When it comes to all things Danish, modern furniture, beer and pastries stand out, but arguably the country’s most famous export are tiny toy bricks. In 2016 alone, over 75 billion of the colorful plastic bricks were sold, and the 85-year-old company behind them reigns as one of the world’s most iconic toy manufacturers. But if it weren’t for a series of fires—and an ingenious woodworker—LEGO may never have been built.
The LEGO story started in a Danish woodworking shop in the days before electricity. At the time, Billund was an obscure village, and Ole Kirk Christiansen was just a simple carpenter with ambition. As a young man, Christiansen turned his love of whittling and playing with wood into a business and, in 1916, he opened his own shop.
At first, Christiansen’s shop produced furniture like ladders, stools and ironing boards.

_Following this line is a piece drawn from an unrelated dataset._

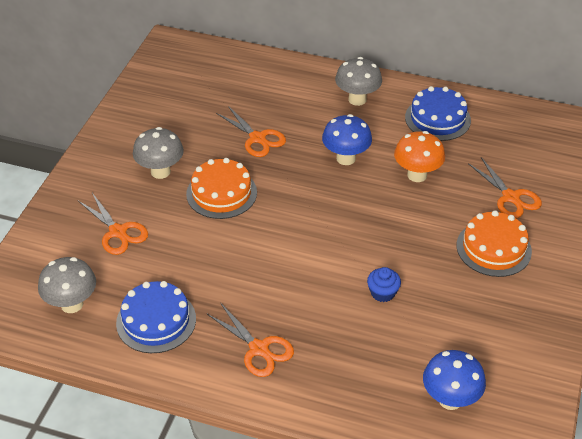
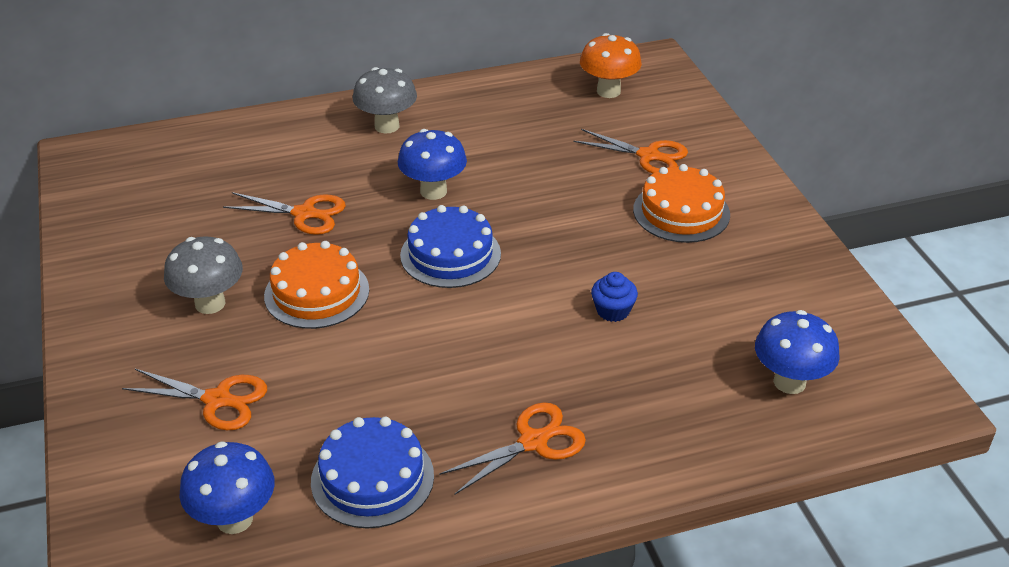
camera: 35 degrees left, 5 degrees down
grey mushroom [38,257,96,313] -> blue mushroom [180,441,275,534]
orange scissors [207,304,294,377] -> orange scissors turned 45 degrees counterclockwise [439,402,586,495]
orange mushroom [394,131,445,182] -> orange mushroom moved to [580,33,642,98]
blue cake [405,86,471,141] -> blue cake moved to [400,205,501,288]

But in 1924, just as he was looking to expand his successful business, his sons accidentally set a pile of wood chips in the shop on fire. The flames it produced destroyed the entire building—and the family’s home.

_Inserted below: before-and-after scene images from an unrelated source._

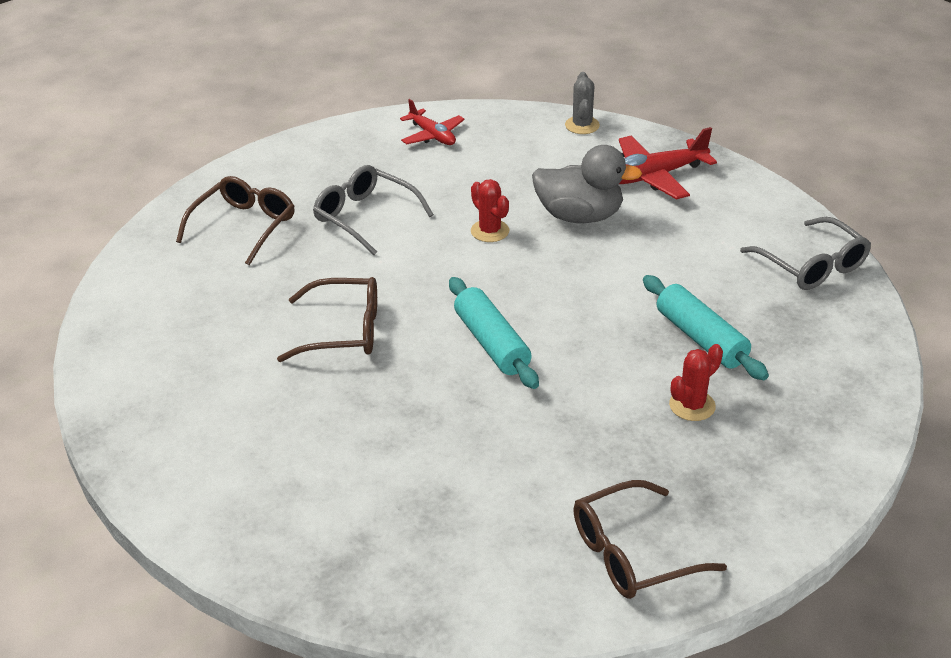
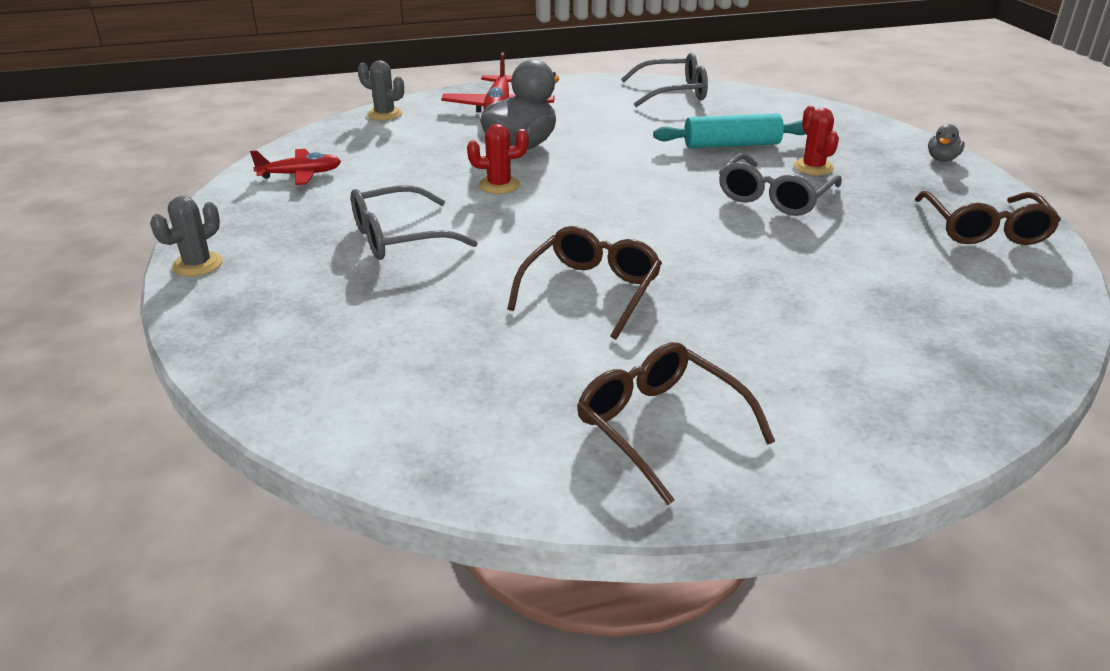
camera: 65 degrees left, 5 degrees down
brown glasses [176,176,295,266] -> brown glasses moved to [577,342,775,505]
turquoise rolling pin [449,277,539,389] -> none
none -> grey cactus [150,196,222,277]
none -> grey glasses [719,153,842,216]
none -> grey duck [928,124,965,162]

Others might have given up with a total loss, but Christiansen saw the fire as an excuse to simply build a larger workshop. Tragedy continued to strike, however. In 1929, the American stock market crash plunged the world into depression, and Christiansen’s wife died in 1932. Bowed by personal and financial disaster, Christiansen laid off much of his staff and struggled to make ends meet.
Little did he know that those tragedies would lay the foundation for one of business’s great comeback stories. Since times were so hard, Christiansen made the hard decision to use his wood to create inexpensive goods that might actually sell. Among them were cheap toys.